Understanding Comics, Scott McCloud

In Understanding Comics, Scott McCloud writes about the structure, creation, history, and vocabulary (among other things!) of comics.  He does it, of course, in graphic novel form, with a little cartoon Scott McCloud telling us what is going on.  I love this because when he talks about a technique that graphic novels use, voila, he can show it to us too!  The book never becomes boring, which is partly down to the fact that it’s an interesting topic, but also partly because the form allows a lot of room for humor.  (I was going to write “and whimsy”, but I hate that damn word.  Though I like Peter Wimsey.)

I loved the section about the different transitions between panels.  Scott McCloud lists six categories of transitions between panels, and then does an analysis of how often different comic artists use each different transition.  He makes bar graphs.  I was so intrigued by the differences between how often American & European artists used each transition type, and how often Japanese artists did.  McCloud shows examples of each transition, and although he gives them a number, he keeps reminding you which type is which (through pictures!).  Fantastic.

My one little gripe was with the section on the (sometimes uneasy) marriage of words and pictures.  I am only griping about it because to me, the combination of words and pictures provides the most amazing and fascinating and incredible possibilities for comics.  (I like words.)  I just looked back at it, and that chapter is just as comprehensive as the transitions chapter; when I was reading it, I felt like there weren’t nearly enough cool examples.  I still feel like that actually, but you may want to consider the possibility that there are plenty of examples and I am just insatiable and can never have enough.
◆ ◆ ◆
— Exercise a —
In the review of Understanding Comics, how many categories of transitions between panels does McCloud list?

Dataset records:
◆ ◆ ◆
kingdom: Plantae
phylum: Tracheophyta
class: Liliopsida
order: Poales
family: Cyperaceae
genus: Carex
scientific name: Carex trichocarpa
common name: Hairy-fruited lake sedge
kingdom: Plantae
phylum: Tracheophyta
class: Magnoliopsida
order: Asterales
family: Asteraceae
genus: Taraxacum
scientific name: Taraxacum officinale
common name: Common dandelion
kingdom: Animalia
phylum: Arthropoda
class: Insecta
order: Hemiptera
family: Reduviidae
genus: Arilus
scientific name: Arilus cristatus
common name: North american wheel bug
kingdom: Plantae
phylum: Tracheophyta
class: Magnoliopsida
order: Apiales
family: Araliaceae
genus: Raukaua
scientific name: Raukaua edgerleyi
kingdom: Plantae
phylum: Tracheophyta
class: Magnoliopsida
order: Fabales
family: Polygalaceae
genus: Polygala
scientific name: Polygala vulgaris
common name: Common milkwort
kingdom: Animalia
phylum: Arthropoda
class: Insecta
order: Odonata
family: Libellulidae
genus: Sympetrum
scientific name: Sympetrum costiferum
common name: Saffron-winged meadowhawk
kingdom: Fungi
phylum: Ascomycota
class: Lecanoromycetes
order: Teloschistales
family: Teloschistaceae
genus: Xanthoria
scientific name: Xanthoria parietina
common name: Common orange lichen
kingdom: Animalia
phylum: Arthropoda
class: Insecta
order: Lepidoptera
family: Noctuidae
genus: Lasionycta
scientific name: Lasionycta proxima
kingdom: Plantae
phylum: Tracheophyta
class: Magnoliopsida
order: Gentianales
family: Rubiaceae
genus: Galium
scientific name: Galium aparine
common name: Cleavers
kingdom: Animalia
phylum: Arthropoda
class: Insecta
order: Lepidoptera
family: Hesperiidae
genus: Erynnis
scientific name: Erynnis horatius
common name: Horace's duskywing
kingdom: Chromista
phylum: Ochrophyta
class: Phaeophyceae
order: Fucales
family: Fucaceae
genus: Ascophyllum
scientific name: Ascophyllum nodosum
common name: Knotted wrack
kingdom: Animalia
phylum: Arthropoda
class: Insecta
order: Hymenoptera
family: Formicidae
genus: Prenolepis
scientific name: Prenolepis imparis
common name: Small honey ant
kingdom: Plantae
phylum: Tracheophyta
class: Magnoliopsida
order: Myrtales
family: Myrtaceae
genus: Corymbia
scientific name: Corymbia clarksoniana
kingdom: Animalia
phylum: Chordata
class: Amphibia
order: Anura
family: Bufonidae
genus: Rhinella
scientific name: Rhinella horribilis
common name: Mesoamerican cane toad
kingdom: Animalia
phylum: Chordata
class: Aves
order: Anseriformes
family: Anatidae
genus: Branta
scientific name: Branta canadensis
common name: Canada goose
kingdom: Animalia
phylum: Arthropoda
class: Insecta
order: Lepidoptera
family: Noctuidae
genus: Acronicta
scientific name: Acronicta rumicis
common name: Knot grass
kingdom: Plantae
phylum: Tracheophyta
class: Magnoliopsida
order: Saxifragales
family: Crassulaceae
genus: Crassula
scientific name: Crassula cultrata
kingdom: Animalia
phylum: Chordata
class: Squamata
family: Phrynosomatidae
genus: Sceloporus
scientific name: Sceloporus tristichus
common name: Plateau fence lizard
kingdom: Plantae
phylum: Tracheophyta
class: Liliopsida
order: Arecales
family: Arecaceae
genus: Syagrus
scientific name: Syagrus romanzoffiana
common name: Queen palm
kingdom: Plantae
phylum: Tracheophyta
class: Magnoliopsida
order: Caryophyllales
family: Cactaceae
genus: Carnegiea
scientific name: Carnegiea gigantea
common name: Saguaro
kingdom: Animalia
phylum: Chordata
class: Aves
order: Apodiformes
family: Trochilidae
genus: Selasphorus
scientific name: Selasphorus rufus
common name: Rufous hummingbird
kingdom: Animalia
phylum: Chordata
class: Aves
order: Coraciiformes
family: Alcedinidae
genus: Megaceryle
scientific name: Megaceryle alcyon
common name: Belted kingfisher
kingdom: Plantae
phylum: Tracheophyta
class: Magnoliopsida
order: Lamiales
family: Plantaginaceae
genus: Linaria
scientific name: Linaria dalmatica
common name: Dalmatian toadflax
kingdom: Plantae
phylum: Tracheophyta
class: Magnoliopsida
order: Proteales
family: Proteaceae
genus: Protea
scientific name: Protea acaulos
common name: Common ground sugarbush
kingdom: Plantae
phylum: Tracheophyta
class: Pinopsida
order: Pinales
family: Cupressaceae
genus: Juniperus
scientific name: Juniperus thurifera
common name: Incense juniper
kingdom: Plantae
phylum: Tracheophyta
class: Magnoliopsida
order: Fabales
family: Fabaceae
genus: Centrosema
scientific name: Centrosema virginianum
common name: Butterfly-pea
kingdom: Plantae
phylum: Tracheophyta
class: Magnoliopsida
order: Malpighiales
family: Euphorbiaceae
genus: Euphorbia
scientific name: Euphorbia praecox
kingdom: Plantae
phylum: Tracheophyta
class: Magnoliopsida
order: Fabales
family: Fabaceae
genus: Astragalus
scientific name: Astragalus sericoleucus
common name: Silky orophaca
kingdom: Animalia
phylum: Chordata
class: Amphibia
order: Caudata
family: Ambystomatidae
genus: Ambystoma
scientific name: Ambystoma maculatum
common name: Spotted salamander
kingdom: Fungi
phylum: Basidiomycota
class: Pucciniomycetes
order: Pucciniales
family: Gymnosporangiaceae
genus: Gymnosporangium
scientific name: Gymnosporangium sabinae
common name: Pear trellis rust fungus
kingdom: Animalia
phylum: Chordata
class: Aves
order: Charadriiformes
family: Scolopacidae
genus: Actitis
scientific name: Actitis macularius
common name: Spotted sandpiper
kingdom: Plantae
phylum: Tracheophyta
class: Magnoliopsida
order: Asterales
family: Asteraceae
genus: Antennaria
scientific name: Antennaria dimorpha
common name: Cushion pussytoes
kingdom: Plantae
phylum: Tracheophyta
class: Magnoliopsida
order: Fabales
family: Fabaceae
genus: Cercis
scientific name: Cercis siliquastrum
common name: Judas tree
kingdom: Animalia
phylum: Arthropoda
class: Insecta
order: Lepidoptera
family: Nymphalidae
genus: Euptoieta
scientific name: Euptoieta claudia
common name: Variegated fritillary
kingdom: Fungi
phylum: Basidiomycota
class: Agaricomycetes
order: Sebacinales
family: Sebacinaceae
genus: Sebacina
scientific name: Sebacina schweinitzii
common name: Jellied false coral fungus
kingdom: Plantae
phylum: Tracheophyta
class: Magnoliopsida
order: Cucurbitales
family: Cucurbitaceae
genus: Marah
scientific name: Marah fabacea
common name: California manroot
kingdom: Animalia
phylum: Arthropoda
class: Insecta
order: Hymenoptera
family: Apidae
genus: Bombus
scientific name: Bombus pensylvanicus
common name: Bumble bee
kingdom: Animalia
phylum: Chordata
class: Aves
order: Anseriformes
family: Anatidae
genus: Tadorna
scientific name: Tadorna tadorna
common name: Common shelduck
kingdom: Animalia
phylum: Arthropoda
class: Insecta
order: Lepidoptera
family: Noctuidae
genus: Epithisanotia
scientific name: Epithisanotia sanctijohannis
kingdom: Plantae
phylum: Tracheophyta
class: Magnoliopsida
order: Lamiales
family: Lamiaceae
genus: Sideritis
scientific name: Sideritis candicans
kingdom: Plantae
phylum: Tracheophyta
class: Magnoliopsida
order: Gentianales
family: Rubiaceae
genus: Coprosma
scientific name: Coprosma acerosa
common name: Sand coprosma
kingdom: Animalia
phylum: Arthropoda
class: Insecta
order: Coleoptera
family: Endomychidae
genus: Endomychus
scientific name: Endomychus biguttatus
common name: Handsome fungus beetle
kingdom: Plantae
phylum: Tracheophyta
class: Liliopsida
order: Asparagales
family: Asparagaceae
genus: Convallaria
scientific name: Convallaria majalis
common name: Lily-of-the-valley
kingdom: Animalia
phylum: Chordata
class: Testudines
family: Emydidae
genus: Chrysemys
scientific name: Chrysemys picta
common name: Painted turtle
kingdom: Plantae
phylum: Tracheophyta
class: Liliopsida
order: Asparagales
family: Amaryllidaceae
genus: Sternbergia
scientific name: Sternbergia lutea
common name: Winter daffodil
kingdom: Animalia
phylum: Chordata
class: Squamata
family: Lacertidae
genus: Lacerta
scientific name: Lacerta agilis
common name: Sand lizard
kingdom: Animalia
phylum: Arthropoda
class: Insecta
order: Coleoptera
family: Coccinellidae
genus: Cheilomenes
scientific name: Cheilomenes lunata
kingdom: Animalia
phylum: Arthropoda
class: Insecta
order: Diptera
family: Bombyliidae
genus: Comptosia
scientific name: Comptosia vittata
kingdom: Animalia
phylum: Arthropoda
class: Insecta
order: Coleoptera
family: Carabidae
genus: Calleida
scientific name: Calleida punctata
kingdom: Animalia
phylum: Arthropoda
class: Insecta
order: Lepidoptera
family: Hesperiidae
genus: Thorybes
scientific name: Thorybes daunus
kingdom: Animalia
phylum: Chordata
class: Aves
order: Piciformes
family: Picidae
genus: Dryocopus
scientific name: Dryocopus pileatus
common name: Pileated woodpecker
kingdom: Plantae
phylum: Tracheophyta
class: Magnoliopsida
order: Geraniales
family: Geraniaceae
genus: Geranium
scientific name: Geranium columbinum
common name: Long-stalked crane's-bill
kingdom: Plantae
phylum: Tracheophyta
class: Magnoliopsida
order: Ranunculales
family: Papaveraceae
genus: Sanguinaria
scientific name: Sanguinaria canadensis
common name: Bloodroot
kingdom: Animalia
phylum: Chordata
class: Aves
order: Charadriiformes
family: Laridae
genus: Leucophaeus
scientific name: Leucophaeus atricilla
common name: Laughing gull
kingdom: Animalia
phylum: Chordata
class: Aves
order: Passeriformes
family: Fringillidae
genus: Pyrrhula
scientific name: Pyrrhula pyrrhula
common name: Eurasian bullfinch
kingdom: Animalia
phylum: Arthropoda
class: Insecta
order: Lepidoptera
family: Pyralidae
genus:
◆ ◆ ◆
— Exercise b —
Reproduce the lines of the records from the one containing "scientific name: Leucophaeus atricilla" through the end of the records, inclusive.

— Complete answer a —
Six.

— Complete answer b —
scientific name: Leucophaeus atricilla
common name: Laughing gull
kingdom: Animalia
phylum: Chordata
class: Aves
order: Passeriformes
family: Fringillidae
genus: Pyrrhula
scientific name: Pyrrhula pyrrhula
common name: Eurasian bullfinch
kingdom: Animalia
phylum: Arthropoda
class: Insecta
order: Lepidoptera
family: Pyralidae
genus:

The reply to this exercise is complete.